Can anyone elaborate on the GPU via Thunderbolt 3 options?
Do those devices exist now, or are they coming soon? And how powerful are they?

Also, the MBP seems to be saying "new video options end of November"... so i'm waiting for those to be revealed.

Where does it say that?

As for eGPUs: they exist. Apple sells them, too.
Conveniently in the "Power & Cables" category:
https://www.apple.com/shop/mac/mac-accessories/power-cables?page=1#!&f=egpu&fh=4595+4a48

There's also this article:
https://support.apple.com/en-us/HT208544

There's a review here, of a few of the models mentioned in that article:
https://appleinsider.com/articles/1...erbolt-3-egpu-cases-for-mac-and-windows-users
 
My more intensive work is Lightroom and Photoshop. Aside from that, it's the typical browsing, watching movies etc.

Really, you need to wait until there's more "real world" info about the Mini, like how it performs with demanding 2D graphics (multiple high-res screens, pro 2D graphics software) - nobody should care how well it runs Cinebench because its not pretending to be a 3D workstation or gaming machine.

Looking at specs, you'd expect your Mini configuration to comfortably beat your MBP configuration on CPU benchmarks, but the MBP to thrash the Mini on GPU benchmarks - so the tricky question is, which one of those is most important for your workflow.

Worst case scenario is that you end up needing a $600 external GPU on the Mini (which would then give you better graphics than the MBP).

Photoshop/lightroom could turn out to be the worst case scenario for the Mac Mini - its pretty powerful CPU-wise (beating most other Macs at the moment when it comes to CPU benchmarks) but its only got the basic Intel integrated GPU. Your use doesn't really justify a high-end GPU with killer 3D performance, but could benefit from something better than Intel integrated.
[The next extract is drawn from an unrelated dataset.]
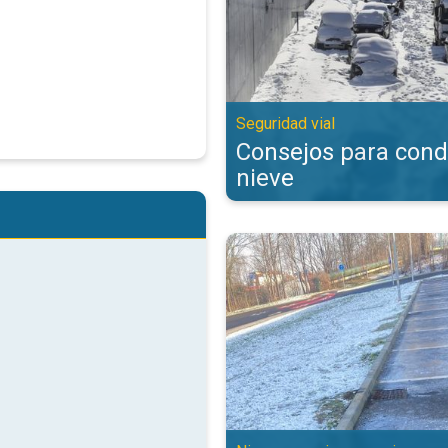
Seguridad vial
Consejos para cond
nieve
Los diferentes tipos de precipit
You could consider external GPUs, but they partly defeat the object of having a Mini and they're quite expensive if you just want smoother 2D performance.

If you need a high-end GPU that would set you back $1000+ on its own, paying a $300 premium for an external enclosure wouldn't seem so significant, but when all you need is a $200 better-than-integrated GPU... (Also, last I looked, there are no NVIDIA drivers for Mojave yet - pity, I've got a 1060 PCIe card knocking around that might be worth putting in an enclosure).

I'd say the "niches" for the new Mini are things like development and music that are going to make good use of those hex core processors without asking for too much of the GPU (plus, if you're committed to XCode or Logic, switching to Windows isn't going to be an option).

Its not that Apple doesn't have any nice products, but at the moment they can all be summarised as "If this is the perfect machine for you then Welcome - otherwise go away!" and the prices are really, really hard to justify unless you place significant value on running MacOS or having multiple TB3 ports.

The whole external GPU thing is a solution to a problem that only exists because Apple won't produce a full-size desktop Mac with internal expansion.